Ciudad De México, 12 de abril de 2026.- El panorama del bienestar animal en México presenta contrastes marcados esta semana, desde la intervención exitosa para salvar a un primate recién nacido en Jalisco hasta la investigación por la muerte de una perrita en Oaxaca, pasando por los esfuerzos de organizaciones civiles en la capital.
El Zoológico de Guadalajara dio la bienvenida a Yuji, un mono patas de 39 días de nacido que fue rechazado por su madre. El personal del recinto decidió realizar una crianza asistida en el Centro Integral de Medicina y Bienestar Animal (Cimba). “Él es Yuji, es un mono patas. Está con nosotros en Cimba porque su mamá es primeriza y no supo bien cómo cuidarlo, por lo que tuvimos que intervenir sus cuidadores para realizar una crianza asistida”, indicó una de sus cuidadoras.
Respecto a la alimentación del animal, la cuidadora detalló: “Por su edad, le estamos dando cuatro tomas al día de leche y un cereal en polvo vitaminado”. Actualmente, Yuji se encuentra en proceso de integración con su grupo.
En contraste con este nacimiento, en Huajuapan de León, Oaxaca, se investiga la muerte de Beni, una perrita que ayudaba a limpiar la presa Yosocuta sacando lechuguilla con su hocico. Alfonso y Graciela la habían rescatado cuando era una cachorra criolla abandonada. La dueña del animal encontró el cuerpo sin vida el domingo después de Semana Santa. “Murió Beni, la encontramos muerta. Creo que la envenenaron”, afirmó la propietaria.
Ante el fallecimiento ocurrido el 3 de abril de 2026, Luis de León, Presidente Municipal de Huajuapan de León, solicitó a la Dirección y Regiduría de Salud del Ayuntamiento investigar la causa de muerte. “Lamentable noticia el fallecimiento de quien se unió desde la nobleza de su instinto a nuestra lucha, por lo que he solicitado… se investigue y se apoye a los dueños de la perrita para interponer la denuncia correspondiente… logrando castigo a quien resulte responsable por el envenenamiento”, declaró el edil.
En la Ciudad de México, la organización El Gato Gazzu mantiene desde hace una década el café Catfecito en la Condesa para sostener la vida de gatos rescatados. La agrupación cuida a cerca de 70 gatitos, algunos con padecimientos como leucemia o cáncer, aunque en el café solo conviven 18 tras un proceso de adaptación. Martha Rivas, vinculada al proyecto, señaló que “el gatito también elige” durante el proceso de adopción, el cual incluye entrevistas y análisis del entorno.
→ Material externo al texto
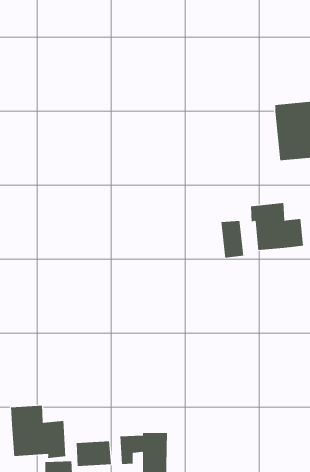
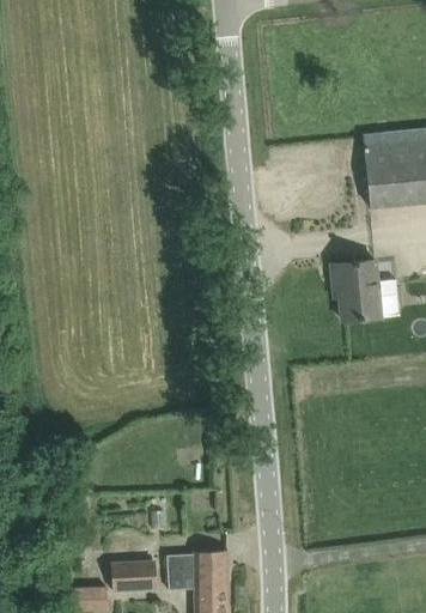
building: [221,220,244,258] -> none
building: [11,405,66,459] -> none

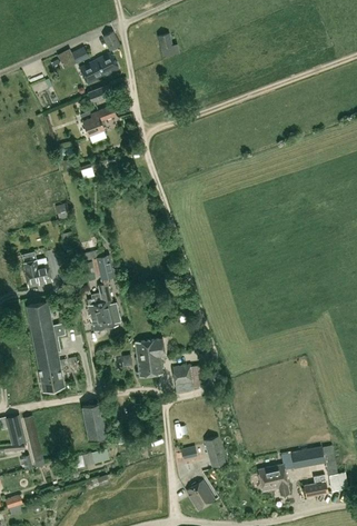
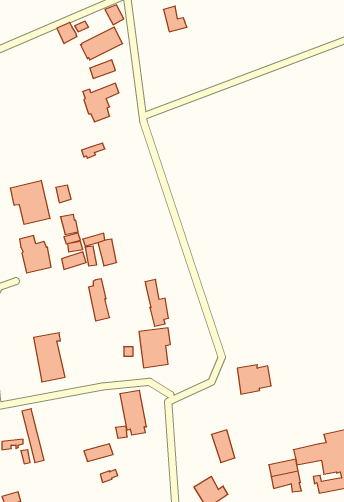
building: none -> [10,180,50,224]
building: [98,285,120,329] -> [145,279,169,326]
building: [26,301,65,348] -> none
building: [172,365,205,393] -> [237,365,271,394]
building: [81,404,107,446] -> [120,390,147,435]

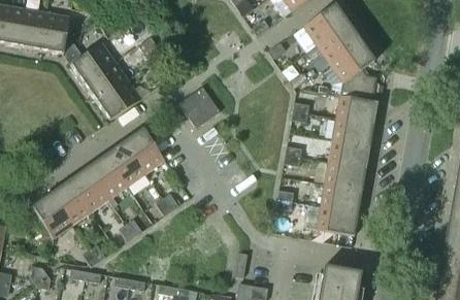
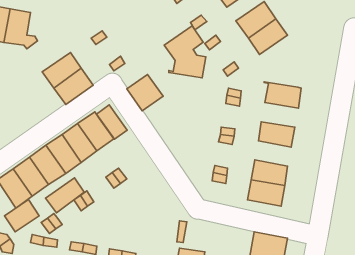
building: [66,41,116,82] -> none
building: [330,41,377,100] -> [164,26,206,78]
building: [332,118,374,145] -> none
building: none -> [97,105,127,139]
building: [325,161,366,190] -> none
building: none -> [46,178,84,213]
building: none -> [5,200,39,232]

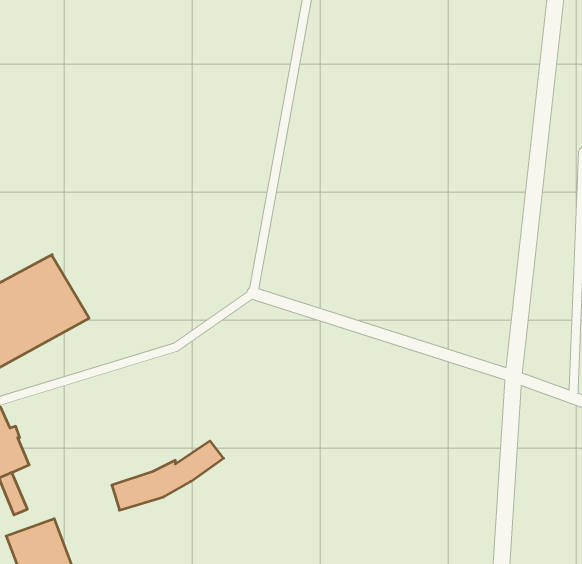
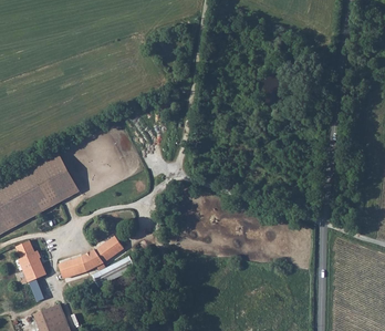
building: [112,441,224,510] -> [58,239,122,279]

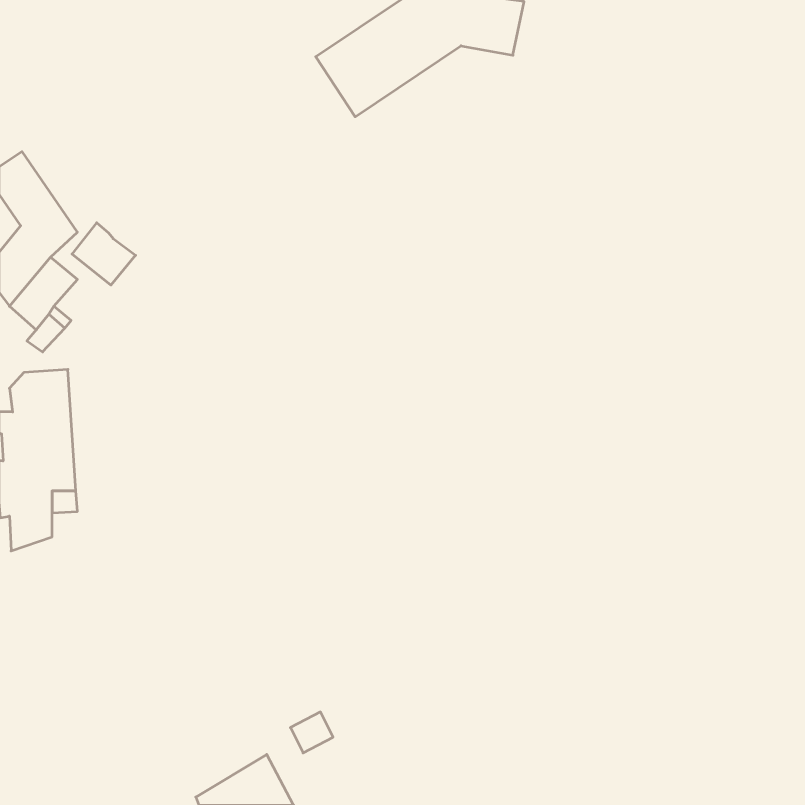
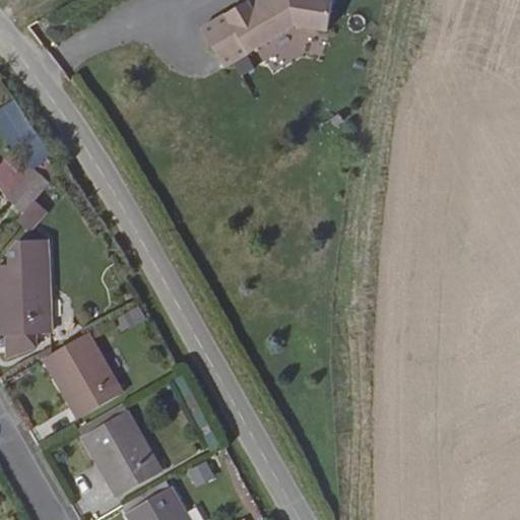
building: [72,223,136,285] -> none
building: none -> [40,332,121,424]
building: none -> [80,409,164,498]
La organización enfrenta dificultades económicas, el cierre de una sucursal y denuncias anónimas, pero continúa con el seguimiento de por vida a cada gato adoptado. Por otro lado, en el ámbito internacional con repercusión en la discusión local, en febrero pasado la organización PETA demandó el traslado a un santuario del macaco japonés Punch, quien se volvió viral por aferrarse a un peluche en un zoológico de Ichikawa.
Jason Baker, presidente de PETA Asia, afirmó que Punch sufre un trauma derivado del cautiverio y el aislamiento. “Como todos los macacos, Punch debería crecer en un grupo familiar unido, aprendiendo habilidades sociales vitales y explorando un hábitat natural rico, y no buscando el consuelo de un juguete en un pozo de cemento”, expresó Baker.